Supervised Women: Global Increases and How to Help

March is Women’s History Month, offering a great opportunity to review issues related to women in the criminal justice system.  Criminal behavior does not discriminate by gender but women in particular have a greater lack of services upon entering this system.  At the SAW Project, we promote changing supervision practices so that offenders can reside in their home, parent children, maintain jobs, and pay taxes; all while being held accountable for mistakes made to society.  However, when it comes to female offenders, our program models appear to be making fewer advances.

In recent years, the number of women and girls in the criminal justice system has exploded; many subjected to increasingly punitive sentencing policies for nonviolent offenses. Evidence shows that female offenders have biographies and histories that are very different from those of men. They may struggle with greater substance abuse, mental illness, and histories of physical and sexual abuse, but few get the services they need.[1]  

The World Female Imprisonment List (third edition) shows the number of women and girls held in penal institutions from 219 prison systems of independent countries and dependent territories. Findings show that over 700,000 women and girls are being held in correctional institutions throughout the world. A little over 29% of these are held in the United States (205,400), with China (103,766), the Russian Federation (53,304), and Thailand (44,751) following. 

Information provided by Penal Reform International shows increases on most every continent.

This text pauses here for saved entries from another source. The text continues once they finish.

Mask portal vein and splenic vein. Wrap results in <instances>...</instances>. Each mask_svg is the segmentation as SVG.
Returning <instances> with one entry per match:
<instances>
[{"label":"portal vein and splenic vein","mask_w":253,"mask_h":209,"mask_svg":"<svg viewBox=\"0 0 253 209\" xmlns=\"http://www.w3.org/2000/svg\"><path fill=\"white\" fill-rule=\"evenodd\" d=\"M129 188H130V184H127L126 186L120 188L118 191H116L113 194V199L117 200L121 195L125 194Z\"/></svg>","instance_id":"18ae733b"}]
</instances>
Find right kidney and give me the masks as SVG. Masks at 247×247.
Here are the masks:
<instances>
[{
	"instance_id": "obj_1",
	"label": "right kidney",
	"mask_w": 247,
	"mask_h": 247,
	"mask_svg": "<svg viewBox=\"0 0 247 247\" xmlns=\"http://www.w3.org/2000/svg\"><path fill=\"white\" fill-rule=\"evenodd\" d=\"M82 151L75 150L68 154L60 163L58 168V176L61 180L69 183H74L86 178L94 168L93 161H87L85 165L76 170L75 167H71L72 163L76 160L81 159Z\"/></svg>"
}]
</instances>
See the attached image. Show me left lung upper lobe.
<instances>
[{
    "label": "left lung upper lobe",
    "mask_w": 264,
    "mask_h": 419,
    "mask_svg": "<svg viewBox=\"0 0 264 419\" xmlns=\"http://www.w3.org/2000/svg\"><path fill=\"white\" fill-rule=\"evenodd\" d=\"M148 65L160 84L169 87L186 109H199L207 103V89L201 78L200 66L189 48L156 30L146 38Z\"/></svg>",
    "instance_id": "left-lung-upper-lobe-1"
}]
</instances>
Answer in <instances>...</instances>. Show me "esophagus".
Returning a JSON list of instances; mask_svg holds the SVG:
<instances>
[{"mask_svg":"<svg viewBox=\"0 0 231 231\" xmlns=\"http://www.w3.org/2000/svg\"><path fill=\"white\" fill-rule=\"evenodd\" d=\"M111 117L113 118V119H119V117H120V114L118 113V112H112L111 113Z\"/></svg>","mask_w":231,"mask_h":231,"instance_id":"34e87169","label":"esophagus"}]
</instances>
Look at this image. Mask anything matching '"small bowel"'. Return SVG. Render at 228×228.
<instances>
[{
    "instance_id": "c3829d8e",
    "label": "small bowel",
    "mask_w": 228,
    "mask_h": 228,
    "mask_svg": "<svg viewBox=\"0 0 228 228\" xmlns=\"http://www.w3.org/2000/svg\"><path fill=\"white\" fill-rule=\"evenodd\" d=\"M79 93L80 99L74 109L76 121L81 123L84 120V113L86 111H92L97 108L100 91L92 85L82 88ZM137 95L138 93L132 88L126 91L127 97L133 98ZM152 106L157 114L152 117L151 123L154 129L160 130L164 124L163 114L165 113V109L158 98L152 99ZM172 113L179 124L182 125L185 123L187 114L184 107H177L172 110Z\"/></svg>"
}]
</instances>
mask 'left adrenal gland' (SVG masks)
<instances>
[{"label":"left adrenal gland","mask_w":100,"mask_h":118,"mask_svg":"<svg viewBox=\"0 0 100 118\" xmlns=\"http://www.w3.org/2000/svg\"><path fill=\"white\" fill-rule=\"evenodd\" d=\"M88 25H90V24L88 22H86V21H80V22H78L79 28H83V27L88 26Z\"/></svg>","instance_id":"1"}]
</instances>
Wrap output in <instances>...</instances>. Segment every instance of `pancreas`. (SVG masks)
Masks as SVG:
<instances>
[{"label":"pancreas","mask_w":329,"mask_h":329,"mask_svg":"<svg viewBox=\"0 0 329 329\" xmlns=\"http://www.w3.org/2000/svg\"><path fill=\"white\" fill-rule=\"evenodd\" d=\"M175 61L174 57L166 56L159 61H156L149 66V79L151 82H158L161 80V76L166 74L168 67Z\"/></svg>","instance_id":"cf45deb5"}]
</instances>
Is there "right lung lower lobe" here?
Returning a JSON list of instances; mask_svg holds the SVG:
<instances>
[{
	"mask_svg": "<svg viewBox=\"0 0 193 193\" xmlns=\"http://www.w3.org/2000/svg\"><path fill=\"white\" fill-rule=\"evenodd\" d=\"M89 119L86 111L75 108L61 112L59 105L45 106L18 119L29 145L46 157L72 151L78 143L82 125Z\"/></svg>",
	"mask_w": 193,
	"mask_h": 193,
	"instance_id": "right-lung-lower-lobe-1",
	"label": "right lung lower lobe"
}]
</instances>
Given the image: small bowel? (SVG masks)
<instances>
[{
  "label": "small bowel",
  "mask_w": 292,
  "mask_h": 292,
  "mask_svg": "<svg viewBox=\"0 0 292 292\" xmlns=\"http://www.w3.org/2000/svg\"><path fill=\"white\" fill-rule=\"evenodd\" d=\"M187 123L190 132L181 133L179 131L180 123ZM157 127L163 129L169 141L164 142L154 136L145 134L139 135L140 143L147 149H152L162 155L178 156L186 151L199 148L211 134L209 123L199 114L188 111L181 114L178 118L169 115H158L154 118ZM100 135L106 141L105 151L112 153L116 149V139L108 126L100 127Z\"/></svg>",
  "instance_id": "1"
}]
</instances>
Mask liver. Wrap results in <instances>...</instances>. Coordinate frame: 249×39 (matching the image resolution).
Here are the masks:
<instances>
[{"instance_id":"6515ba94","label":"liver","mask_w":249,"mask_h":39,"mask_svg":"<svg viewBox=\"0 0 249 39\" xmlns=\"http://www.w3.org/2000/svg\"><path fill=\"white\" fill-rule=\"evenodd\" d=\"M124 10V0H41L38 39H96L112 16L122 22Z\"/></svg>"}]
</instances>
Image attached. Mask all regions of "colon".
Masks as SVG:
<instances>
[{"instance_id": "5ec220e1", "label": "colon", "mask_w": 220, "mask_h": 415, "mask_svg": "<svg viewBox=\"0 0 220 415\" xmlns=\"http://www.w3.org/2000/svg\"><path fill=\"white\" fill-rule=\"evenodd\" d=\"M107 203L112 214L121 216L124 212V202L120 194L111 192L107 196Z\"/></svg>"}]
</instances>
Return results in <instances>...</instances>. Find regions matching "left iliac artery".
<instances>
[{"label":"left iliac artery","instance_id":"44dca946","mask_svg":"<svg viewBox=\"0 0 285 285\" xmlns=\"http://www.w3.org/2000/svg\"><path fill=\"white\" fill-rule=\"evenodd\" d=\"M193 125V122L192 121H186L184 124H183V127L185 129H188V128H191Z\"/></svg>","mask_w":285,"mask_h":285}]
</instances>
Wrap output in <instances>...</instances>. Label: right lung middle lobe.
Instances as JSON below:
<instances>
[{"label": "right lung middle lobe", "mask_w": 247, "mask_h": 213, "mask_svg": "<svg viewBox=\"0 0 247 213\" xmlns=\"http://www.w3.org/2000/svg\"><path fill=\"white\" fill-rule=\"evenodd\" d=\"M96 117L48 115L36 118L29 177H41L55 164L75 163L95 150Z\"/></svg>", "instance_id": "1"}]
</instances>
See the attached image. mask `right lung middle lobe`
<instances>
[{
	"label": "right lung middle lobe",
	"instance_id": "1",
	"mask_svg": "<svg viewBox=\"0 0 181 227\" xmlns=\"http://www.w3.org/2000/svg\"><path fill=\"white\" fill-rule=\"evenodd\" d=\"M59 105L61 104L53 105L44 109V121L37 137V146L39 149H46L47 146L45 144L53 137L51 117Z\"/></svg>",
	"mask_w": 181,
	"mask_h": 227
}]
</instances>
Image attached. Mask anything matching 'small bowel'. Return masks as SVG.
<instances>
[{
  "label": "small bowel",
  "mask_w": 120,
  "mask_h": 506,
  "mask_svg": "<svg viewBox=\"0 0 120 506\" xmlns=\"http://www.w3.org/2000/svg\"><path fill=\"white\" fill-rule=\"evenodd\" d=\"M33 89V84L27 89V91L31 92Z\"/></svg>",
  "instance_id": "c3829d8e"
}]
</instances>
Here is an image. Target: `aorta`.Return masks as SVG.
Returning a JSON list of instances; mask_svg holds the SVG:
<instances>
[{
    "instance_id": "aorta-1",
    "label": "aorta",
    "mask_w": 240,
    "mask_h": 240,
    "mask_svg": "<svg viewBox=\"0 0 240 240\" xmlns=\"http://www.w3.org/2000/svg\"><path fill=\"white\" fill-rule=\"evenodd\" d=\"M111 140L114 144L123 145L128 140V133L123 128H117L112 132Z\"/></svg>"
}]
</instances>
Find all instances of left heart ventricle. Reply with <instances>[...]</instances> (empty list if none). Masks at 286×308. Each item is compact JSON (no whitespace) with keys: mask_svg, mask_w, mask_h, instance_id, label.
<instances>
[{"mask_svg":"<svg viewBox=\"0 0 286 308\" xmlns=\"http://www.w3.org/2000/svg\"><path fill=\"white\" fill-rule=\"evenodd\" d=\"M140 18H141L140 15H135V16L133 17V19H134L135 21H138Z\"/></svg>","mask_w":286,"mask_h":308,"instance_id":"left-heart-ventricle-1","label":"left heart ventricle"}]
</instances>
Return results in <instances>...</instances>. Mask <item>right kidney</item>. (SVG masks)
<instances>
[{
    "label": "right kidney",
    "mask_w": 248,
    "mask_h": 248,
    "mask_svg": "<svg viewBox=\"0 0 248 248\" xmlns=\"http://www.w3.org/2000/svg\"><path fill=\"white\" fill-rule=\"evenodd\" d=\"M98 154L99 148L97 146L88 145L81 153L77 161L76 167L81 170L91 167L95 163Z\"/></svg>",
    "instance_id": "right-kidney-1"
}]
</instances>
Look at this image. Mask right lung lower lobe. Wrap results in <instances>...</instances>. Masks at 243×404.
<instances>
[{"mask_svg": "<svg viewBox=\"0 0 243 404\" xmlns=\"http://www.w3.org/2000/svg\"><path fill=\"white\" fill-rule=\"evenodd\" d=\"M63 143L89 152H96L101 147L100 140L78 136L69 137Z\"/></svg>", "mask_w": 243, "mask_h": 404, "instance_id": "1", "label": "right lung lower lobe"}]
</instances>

While institutions designed for men should be modified to better meet incarcerated women’s needs, an equally important goal is to improve supervision practices within the community.  The National Institute of Justice (NIJ) notes that reentry into American society remains one of the systems’ most significant challenges, as we release approximately 78,000 women back into communities each year, equating to more than 200 every day. Author Dr. Holly Miller recommends policy and practice developments as follows:

Recommendation 1: Gender-Responsive Reentry

  • Utilize actuarial screening instruments for substance use disorders, psychiatric disorders, and criminogenic risk that have been designed specifically for women
  • Implement program elements that are gender informed

Recommendation 2: Integrated Treatment for Co-Occurring Disorders 

  • Screen for substance use disorders, mental illness, and chronic health conditions that may impact recovery and reintegration
  • Design individualized treatment plans that concurrently address these comorbidities

Recommendation 3: Therapeutic Communities

  • Return to the therapeutic community model with the intent to improve current reentry efforts

Recommendation 4: Focus on Aftercare

  • Design programs so that treatment begins at least 90 days prior to release
  • Make linkages to community health providers for treating addiction and mental and physical health needs prior to release
  • Maintain case management while the individual is under community supervision after release

Recommendation 5: Medication-Assisted Treatment

  • Use the established public health framework of medication-assisted treatment to reduce recidivism and relapse for those suffering from addiction, mental illness, and/or addicted to opioids or alcohol

Recommendation 6: Peer Recovery Support

  • Utilize peer recovery specialists to capitalize on women’s qualities (stronger social bonds, interpersonal connections, etc.)
  • Develop personal relationships that serve as a social support during recovery

Recommendation 7: Employment and Skills Training

  • Expand reentry programs so that programmatic elements reflect the full range of risks and needs of incarcerated persons about to reenter society

Recommendation 8: Housing Assistance

  • Increase funding and corresponding research to expand housing services for formerly incarcerated women, particularly those who have custody of their minor children

Recommendation 9: Maintaining Family Bonds

  • Increase the amount of contact women have with their children and families during incarceration
  • Allow women to interact with their children on a regular basis while in prison
  • Offer parenting classes when appropriate

We can learn about many practices that will improve outcomes for women leaving institutions to reenter society.   But studying these better practices won’t help if we don’t implement the necessary changes.  Therefore, during this Women’s History Month, I’ll ask the challenging question: 

“What could you change in your community to help supervised women be successful?”